To be clear, the Intel SSDPEKNW512GB disk listed at the top of the boot priority is an M.2/PCIe NVMe SSD which holds the OS and my primary programs. It probably should also be listed in the M2_1 section of the Storage Configuration. Strange that it is not. Similarly, the Optane Memore should be listed under M2_2, but it’s not. Both, however, are otherwise working fine. Under Boot Priority, the SATA3_1 disk is my 6TB 7200rpm HDD. Under that is the Blue Ray optical drive.

Under Storage Configuaration, SATA3_2 is a HDD (Working fine), SATA3_3 is the problem drive, a 1TB SSD that is not visible to Windows. SATA3_A1 is another HDD (working fine), and SATA3_A2 is the Blue Ray drive.
The unused SATA3_0, SATA3_1 share a lane with M2_1, so I can’t try those ports. Likewise, SATA3_4 and SATA3_5 are disabled due to the active Optane Memory sharing the lane in M2_2. Regardless, Other drives plugged into SATA3_3 work fine, so it isn’t the port, cables, or configuration causing the issue.

I don’t think I have any drives using RAID. I figure I’d know if I did, right? I will disable it and see if that helps.

Download a disk manager and install it on a flash drive. Run it and see what comes up.

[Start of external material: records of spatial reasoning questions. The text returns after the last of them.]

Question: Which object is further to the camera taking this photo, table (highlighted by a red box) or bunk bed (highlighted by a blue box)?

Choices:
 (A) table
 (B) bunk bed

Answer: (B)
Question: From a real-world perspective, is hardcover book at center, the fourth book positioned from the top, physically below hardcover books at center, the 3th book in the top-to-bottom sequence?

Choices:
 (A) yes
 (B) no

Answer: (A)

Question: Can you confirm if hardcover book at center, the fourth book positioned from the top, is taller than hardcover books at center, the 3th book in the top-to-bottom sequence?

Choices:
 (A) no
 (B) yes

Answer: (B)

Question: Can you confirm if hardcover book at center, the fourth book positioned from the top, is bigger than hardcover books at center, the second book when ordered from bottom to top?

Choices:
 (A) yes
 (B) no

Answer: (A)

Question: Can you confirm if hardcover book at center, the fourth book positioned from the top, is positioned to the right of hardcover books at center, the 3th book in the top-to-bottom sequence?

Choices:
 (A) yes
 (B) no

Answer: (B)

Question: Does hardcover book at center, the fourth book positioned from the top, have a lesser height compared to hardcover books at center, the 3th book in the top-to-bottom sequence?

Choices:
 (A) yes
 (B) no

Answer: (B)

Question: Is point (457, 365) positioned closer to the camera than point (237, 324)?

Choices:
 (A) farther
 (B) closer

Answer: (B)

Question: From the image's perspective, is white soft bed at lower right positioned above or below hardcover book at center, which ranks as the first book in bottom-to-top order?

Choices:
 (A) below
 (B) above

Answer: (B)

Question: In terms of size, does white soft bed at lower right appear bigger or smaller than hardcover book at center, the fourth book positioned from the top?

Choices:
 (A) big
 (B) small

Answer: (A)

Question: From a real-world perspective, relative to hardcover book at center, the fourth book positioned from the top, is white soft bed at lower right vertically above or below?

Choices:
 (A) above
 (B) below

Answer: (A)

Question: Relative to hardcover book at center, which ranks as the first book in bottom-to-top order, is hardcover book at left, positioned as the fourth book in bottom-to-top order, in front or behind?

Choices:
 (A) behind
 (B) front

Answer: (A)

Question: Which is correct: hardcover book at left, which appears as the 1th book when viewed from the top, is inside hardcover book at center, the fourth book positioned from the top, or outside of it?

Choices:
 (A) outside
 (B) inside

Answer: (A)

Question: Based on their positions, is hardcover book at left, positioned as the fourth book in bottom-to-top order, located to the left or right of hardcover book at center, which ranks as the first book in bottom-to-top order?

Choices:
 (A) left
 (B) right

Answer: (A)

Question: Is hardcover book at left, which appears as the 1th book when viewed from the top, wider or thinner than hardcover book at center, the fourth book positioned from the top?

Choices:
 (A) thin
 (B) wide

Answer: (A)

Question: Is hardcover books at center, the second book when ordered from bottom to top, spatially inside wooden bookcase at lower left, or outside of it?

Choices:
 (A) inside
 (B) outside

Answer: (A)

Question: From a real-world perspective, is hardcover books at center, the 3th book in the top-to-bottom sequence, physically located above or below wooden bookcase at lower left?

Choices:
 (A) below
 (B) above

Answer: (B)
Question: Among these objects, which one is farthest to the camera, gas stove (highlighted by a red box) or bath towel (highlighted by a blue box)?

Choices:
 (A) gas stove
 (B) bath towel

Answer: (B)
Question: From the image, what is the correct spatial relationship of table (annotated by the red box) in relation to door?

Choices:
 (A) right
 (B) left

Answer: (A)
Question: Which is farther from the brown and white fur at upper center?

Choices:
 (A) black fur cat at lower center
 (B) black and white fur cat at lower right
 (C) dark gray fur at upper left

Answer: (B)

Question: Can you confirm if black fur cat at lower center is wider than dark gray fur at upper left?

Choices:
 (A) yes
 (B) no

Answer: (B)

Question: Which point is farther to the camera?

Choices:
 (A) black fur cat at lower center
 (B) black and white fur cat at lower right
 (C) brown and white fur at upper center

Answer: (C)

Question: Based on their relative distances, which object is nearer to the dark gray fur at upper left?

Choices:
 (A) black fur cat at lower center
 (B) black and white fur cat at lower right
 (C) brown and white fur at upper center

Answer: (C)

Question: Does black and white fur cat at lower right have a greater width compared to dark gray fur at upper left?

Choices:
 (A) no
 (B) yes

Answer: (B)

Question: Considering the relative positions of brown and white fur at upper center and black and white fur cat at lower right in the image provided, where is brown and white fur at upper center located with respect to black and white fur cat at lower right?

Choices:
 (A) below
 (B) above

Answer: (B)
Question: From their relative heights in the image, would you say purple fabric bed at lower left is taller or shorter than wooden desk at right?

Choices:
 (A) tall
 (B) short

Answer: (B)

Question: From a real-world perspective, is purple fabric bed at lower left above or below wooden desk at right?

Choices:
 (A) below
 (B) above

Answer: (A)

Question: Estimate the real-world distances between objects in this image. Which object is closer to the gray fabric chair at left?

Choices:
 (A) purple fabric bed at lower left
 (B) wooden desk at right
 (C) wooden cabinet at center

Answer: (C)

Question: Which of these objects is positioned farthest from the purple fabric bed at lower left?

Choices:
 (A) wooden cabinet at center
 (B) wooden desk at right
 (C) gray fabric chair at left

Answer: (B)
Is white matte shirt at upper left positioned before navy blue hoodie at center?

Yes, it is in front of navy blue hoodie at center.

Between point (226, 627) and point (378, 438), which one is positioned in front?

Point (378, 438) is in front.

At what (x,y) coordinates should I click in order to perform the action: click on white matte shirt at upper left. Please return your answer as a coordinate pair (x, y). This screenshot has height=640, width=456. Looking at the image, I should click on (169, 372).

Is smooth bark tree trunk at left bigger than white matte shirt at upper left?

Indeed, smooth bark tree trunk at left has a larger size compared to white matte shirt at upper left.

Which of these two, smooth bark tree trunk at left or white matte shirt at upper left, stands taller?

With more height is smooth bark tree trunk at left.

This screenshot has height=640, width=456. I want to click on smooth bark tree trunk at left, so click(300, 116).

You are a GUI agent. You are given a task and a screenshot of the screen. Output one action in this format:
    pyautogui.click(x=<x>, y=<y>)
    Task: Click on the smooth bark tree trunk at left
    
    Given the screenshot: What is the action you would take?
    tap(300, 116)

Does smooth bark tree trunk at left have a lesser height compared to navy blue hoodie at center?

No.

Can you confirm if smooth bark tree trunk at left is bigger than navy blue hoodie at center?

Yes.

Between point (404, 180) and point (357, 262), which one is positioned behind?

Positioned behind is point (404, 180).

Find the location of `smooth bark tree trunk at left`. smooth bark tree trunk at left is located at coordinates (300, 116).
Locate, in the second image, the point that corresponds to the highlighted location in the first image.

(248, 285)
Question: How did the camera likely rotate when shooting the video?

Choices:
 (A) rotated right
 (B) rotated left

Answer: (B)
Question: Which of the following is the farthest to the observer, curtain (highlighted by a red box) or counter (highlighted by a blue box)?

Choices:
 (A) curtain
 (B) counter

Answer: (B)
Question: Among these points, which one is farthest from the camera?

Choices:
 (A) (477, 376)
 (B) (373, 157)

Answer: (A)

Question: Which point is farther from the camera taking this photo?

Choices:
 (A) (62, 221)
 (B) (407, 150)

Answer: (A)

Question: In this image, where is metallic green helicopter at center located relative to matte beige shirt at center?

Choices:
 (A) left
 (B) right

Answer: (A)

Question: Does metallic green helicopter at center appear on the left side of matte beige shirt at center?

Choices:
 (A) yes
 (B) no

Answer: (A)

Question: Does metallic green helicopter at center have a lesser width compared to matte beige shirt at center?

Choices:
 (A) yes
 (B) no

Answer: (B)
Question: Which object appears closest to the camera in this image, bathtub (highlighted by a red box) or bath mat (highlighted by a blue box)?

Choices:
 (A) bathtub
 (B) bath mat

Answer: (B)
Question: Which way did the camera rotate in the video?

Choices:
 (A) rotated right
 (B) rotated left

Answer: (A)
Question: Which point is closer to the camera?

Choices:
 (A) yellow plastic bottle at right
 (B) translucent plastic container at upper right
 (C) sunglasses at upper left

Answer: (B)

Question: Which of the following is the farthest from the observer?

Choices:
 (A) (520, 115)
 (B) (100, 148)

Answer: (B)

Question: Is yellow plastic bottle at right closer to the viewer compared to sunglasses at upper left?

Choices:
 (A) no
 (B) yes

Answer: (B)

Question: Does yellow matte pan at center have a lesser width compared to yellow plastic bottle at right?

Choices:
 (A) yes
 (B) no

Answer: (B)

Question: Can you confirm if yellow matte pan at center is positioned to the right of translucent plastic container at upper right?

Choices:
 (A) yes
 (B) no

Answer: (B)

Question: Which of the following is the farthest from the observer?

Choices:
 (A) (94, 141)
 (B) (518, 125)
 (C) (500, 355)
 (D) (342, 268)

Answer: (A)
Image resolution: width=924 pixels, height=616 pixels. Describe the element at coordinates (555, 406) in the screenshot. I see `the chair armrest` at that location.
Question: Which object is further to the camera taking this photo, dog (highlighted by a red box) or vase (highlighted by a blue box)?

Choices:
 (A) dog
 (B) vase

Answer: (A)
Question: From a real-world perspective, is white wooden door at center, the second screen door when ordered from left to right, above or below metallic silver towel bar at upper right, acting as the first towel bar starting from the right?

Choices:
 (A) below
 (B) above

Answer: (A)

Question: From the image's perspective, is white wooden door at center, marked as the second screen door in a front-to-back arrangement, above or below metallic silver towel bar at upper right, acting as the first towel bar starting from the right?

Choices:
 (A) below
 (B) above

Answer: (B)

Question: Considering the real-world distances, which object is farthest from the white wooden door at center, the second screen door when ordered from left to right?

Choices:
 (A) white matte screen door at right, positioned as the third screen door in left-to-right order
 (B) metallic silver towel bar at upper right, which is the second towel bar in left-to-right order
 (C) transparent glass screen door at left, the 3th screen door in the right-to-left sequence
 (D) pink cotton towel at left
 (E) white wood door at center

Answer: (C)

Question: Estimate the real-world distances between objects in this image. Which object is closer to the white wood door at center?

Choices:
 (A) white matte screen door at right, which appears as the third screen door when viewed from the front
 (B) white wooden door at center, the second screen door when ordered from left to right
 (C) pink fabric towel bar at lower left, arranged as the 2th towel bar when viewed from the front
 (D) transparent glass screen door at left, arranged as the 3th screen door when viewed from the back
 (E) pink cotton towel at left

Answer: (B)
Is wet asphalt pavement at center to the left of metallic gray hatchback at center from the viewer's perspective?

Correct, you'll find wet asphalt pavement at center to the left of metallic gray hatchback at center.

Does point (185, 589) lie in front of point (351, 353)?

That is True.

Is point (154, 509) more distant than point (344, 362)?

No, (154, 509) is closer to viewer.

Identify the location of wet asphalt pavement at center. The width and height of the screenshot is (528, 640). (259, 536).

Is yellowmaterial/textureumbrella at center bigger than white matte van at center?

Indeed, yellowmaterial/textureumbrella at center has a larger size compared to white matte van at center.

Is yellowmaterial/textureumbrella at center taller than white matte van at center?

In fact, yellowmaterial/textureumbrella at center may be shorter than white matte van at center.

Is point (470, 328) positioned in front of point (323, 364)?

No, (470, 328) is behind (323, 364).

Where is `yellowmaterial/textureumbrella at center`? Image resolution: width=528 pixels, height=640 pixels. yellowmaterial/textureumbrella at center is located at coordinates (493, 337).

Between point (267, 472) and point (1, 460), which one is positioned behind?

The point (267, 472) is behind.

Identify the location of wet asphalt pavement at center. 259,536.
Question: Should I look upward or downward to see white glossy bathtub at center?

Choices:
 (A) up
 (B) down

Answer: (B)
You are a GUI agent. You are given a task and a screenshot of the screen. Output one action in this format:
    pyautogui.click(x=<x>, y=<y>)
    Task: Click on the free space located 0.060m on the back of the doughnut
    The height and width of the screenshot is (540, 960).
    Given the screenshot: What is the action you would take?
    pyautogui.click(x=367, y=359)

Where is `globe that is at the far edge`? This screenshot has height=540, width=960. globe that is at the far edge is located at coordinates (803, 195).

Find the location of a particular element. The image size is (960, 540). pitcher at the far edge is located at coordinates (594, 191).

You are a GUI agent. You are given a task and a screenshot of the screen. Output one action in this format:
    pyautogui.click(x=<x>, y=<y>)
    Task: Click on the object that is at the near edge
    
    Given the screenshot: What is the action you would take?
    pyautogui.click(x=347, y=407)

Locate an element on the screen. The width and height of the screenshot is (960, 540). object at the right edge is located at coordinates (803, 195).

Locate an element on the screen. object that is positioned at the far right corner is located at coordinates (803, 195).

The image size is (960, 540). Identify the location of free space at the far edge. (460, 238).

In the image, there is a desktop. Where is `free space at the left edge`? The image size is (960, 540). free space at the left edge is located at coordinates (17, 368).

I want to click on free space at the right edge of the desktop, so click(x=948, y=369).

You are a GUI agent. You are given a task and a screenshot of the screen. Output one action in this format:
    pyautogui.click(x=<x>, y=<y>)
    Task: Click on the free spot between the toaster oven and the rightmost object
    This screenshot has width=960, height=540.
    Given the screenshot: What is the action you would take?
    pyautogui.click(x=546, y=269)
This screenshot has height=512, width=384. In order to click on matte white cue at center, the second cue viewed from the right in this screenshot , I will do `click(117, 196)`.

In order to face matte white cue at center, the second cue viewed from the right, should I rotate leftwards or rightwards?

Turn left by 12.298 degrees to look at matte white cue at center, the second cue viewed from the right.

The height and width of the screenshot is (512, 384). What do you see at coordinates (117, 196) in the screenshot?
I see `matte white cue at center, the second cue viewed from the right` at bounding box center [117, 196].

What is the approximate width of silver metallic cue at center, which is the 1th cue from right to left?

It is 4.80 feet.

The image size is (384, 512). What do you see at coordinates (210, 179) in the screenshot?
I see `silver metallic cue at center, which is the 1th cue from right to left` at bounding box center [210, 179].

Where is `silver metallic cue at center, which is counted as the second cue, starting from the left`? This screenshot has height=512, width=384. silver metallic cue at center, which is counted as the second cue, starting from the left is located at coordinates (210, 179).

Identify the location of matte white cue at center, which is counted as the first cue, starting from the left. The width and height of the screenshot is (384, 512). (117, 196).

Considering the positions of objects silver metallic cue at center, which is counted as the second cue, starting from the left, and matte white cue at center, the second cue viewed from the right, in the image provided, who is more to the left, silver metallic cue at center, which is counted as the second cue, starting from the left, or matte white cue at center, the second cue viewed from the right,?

That seems to have done the trick. It is visible and working fine. The only strangeness is that it shows twice under Disk Management. It is listed properly and shows its drive letter and volume label and everything. Then, it is also listed as Disk 4 “Offline”. It says that it is offline due to a signature collision with another disk that is online. I’m sure the signature collision is with itself, but I’m not sure how to fix it. I’m much less concerned now though, since it is working at least.